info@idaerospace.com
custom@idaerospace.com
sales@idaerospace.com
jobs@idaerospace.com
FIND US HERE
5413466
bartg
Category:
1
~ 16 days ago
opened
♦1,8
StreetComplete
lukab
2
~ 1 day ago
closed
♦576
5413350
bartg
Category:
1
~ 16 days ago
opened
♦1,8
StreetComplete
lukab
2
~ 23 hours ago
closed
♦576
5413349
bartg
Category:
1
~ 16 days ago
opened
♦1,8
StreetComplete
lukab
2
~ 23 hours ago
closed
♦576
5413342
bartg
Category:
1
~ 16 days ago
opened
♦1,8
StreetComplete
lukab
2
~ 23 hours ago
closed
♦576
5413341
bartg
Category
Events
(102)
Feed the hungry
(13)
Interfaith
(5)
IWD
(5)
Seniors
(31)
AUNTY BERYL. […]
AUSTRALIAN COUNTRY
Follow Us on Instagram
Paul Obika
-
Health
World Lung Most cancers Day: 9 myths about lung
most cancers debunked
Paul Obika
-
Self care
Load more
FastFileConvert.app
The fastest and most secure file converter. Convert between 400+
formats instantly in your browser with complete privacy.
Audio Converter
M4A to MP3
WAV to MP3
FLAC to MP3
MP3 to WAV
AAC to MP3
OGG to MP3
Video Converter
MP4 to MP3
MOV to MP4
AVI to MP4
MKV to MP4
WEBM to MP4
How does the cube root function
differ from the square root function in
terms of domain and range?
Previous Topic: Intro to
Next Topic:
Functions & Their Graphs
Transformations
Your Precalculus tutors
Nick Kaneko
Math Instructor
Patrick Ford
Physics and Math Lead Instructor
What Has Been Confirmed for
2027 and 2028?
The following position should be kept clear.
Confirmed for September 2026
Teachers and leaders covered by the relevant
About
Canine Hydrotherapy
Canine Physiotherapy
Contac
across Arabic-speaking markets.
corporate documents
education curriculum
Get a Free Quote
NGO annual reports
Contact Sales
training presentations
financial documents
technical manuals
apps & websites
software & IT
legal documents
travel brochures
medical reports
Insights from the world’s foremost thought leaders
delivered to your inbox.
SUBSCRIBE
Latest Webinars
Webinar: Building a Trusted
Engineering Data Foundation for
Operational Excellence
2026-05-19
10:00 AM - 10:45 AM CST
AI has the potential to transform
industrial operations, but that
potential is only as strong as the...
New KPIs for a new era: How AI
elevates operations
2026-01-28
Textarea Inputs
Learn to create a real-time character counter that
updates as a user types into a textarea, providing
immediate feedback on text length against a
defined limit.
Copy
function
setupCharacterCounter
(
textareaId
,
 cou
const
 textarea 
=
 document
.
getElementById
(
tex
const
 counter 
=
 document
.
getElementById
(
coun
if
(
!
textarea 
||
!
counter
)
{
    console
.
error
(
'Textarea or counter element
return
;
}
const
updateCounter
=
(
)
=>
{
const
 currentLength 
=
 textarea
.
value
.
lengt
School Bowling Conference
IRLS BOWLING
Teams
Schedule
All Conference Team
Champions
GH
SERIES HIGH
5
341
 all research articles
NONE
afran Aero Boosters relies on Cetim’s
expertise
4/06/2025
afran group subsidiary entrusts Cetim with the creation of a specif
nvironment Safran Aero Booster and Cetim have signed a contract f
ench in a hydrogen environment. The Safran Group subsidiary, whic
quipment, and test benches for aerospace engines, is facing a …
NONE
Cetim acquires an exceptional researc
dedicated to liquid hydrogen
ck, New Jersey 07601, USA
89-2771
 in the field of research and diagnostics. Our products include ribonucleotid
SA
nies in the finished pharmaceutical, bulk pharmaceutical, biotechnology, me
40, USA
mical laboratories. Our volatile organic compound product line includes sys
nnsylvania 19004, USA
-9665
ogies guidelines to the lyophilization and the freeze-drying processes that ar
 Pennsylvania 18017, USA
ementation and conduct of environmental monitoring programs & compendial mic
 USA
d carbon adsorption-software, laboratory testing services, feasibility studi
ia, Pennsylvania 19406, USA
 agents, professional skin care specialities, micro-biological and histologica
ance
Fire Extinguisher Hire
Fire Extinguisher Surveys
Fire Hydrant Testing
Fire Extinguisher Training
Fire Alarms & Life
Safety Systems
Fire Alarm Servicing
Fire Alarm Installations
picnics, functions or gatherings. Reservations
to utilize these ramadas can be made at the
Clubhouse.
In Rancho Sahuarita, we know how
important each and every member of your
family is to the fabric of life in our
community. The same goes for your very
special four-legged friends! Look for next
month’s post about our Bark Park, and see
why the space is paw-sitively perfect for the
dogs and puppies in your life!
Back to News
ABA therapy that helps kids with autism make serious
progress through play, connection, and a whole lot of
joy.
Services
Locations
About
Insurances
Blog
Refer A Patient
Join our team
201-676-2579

### WORK TO BE COMPLETED:
Pick out each line of the entries above that contains the word "care". Case counts.

### ANSWER BELOW:
Self care
 agents, professional skin care specialities, micro-biological and histologica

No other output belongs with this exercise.